## Provided material
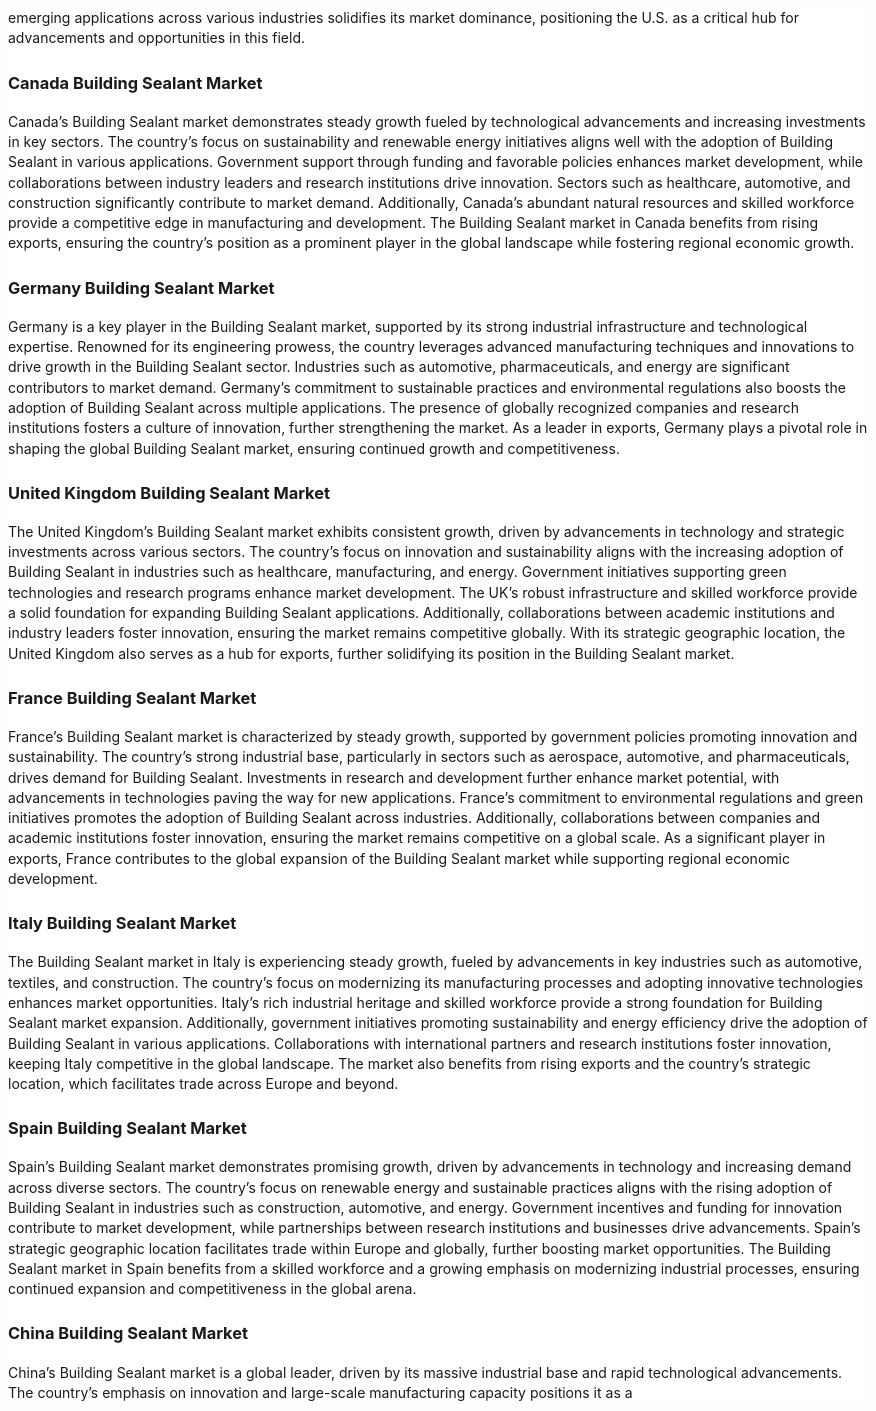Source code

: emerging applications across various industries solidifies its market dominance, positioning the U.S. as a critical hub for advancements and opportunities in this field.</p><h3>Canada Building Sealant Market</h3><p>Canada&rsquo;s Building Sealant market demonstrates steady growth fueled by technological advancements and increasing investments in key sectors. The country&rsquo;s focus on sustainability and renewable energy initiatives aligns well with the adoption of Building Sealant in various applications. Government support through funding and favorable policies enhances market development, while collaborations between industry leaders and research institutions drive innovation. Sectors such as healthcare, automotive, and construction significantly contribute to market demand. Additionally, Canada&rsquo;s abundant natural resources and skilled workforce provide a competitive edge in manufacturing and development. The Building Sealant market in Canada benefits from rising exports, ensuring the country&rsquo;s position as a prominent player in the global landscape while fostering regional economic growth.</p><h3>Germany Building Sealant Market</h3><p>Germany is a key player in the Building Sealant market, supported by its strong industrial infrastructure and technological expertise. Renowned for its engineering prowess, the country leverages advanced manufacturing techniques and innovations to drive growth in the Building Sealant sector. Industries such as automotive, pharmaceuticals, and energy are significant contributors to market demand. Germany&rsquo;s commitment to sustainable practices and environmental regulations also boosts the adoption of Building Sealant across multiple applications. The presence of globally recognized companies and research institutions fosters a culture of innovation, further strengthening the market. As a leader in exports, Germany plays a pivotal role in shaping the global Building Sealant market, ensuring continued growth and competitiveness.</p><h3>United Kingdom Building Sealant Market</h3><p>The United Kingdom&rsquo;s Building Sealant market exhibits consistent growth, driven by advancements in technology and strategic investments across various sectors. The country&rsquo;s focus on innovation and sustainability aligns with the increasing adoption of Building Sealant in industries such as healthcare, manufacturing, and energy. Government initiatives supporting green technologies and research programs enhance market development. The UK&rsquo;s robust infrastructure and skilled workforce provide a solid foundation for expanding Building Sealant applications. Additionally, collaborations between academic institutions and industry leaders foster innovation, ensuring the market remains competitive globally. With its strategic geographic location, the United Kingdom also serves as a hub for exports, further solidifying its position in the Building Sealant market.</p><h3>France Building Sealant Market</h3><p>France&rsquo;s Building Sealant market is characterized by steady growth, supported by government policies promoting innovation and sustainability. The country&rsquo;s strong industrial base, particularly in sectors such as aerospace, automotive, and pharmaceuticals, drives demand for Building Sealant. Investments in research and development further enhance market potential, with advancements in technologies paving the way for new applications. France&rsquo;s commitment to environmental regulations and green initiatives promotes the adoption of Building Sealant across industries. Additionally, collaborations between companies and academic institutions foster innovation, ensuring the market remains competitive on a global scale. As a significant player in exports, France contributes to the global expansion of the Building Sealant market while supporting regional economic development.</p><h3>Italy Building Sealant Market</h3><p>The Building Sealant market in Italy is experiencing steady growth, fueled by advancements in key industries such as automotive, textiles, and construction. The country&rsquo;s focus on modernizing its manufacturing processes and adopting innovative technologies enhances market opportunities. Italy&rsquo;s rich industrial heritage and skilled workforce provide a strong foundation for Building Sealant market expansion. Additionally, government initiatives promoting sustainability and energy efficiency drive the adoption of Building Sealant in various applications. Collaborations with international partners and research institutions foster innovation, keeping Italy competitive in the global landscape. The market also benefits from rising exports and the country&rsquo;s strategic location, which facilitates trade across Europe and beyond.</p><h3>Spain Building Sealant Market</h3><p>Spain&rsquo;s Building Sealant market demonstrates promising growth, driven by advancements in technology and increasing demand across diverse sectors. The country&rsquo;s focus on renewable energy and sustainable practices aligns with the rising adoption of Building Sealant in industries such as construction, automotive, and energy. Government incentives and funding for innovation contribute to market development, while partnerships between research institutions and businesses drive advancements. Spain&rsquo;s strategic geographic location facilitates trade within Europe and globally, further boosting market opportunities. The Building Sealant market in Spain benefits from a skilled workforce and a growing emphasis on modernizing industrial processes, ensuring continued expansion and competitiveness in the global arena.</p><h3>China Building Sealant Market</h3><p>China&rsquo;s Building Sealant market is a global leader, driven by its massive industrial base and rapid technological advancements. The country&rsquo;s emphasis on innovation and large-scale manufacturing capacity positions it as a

...

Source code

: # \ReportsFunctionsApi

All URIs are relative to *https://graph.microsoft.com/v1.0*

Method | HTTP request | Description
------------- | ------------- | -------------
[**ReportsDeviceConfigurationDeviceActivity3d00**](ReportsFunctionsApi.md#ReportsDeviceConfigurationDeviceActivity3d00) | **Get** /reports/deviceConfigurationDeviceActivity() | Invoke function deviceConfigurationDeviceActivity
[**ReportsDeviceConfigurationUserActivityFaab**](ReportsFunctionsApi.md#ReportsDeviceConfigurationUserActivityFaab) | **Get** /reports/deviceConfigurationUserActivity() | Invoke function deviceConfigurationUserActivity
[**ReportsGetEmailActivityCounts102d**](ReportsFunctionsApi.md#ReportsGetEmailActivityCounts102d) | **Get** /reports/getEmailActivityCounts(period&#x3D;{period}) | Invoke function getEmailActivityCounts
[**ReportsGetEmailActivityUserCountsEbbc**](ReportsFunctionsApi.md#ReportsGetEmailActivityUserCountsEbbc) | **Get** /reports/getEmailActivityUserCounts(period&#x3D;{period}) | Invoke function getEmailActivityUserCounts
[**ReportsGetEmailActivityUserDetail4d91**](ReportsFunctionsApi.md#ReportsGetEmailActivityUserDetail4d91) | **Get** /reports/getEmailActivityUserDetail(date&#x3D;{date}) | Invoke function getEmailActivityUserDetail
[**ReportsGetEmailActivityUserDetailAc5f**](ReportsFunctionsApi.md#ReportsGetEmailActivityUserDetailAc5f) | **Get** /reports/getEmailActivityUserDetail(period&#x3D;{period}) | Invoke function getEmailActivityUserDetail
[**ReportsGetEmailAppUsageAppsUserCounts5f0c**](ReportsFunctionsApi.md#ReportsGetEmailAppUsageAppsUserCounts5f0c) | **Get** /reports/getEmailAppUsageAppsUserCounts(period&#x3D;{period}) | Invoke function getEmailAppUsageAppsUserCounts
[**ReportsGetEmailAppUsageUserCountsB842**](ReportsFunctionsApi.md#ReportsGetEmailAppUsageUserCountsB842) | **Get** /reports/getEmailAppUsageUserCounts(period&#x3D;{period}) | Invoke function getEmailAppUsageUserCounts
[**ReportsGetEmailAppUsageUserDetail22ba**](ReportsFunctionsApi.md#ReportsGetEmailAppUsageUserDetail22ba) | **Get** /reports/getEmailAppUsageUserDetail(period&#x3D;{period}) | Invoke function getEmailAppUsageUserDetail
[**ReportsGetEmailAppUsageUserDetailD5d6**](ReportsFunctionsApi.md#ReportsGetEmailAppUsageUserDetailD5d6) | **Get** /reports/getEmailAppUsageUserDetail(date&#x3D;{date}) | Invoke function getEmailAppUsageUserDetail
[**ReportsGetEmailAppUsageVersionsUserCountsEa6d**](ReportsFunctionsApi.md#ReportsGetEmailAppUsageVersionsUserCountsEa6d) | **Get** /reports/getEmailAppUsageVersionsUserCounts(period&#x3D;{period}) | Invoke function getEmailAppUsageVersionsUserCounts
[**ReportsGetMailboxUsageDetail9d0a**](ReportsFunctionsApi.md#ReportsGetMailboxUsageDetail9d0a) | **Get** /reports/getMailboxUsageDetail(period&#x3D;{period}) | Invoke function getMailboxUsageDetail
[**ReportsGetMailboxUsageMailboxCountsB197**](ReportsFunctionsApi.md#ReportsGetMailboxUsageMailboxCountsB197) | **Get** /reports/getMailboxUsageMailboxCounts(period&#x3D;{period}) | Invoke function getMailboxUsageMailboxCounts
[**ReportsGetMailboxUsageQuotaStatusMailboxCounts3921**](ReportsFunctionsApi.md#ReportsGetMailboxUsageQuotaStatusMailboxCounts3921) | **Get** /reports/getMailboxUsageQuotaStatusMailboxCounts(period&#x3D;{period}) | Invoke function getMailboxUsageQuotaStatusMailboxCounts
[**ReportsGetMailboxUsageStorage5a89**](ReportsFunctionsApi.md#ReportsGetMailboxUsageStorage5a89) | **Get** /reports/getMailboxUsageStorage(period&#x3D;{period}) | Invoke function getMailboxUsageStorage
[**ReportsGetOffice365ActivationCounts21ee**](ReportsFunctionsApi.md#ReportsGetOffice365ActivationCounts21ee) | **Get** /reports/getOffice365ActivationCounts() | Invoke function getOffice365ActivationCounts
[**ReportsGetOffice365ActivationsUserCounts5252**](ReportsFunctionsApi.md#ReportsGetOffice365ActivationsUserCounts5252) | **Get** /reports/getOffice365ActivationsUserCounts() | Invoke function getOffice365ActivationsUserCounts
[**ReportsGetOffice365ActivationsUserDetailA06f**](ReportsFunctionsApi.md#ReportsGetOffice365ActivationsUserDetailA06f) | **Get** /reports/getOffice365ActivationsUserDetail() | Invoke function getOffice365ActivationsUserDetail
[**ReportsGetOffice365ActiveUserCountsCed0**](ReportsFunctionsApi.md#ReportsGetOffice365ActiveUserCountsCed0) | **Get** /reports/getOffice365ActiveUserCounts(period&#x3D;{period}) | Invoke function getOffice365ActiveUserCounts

## Directive
In the entries above, copy the lines word for word, starting at the line that has "Method | HTTP request | Description" and ending after the line that has "Invoke function getEmailAppUsageAppsUserCounts".

## Exercise answer
Method | HTTP request | Description
------------- | ------------- | -------------
[**ReportsDeviceConfigurationDeviceActivity3d00**](ReportsFunctionsApi.md#ReportsDeviceConfigurationDeviceActivity3d00) | **Get** /reports/deviceConfigurationDeviceActivity() | Invoke function deviceConfigurationDeviceActivity
[**ReportsDeviceConfigurationUserActivityFaab**](ReportsFunctionsApi.md#ReportsDeviceConfigurationUserActivityFaab) | **Get** /reports/deviceConfigurationUserActivity() | Invoke function deviceConfigurationUserActivity
[**ReportsGetEmailActivityCounts102d**](ReportsFunctionsApi.md#ReportsGetEmailActivityCounts102d) | **Get** /reports/getEmailActivityCounts(period&#x3D;{period}) | Invoke function getEmailActivityCounts
[**ReportsGetEmailActivityUserCountsEbbc**](ReportsFunctionsApi.md#ReportsGetEmailActivityUserCountsEbbc) | **Get** /reports/getEmailActivityUserCounts(period&#x3D;{period}) | Invoke function getEmailActivityUserCounts
[**ReportsGetEmailActivityUserDetail4d91**](ReportsFunctionsApi.md#ReportsGetEmailActivityUserDetail4d91) | **Get** /reports/getEmailActivityUserDetail(date&#x3D;{date}) | Invoke function getEmailActivityUserDetail
[**ReportsGetEmailActivityUserDetailAc5f**](ReportsFunctionsApi.md#ReportsGetEmailActivityUserDetailAc5f) | **Get** /reports/getEmailActivityUserDetail(period&#x3D;{period}) | Invoke function getEmailActivityUserDetail
[**ReportsGetEmailAppUsageAppsUserCounts5f0c**](ReportsFunctionsApi.md#ReportsGetEmailAppUsageAppsUserCounts5f0c) | **Get** /reports/getEmailAppUsageAppsUserCounts(period&#x3D;{period}) | Invoke function getEmailAppUsageAppsUserCounts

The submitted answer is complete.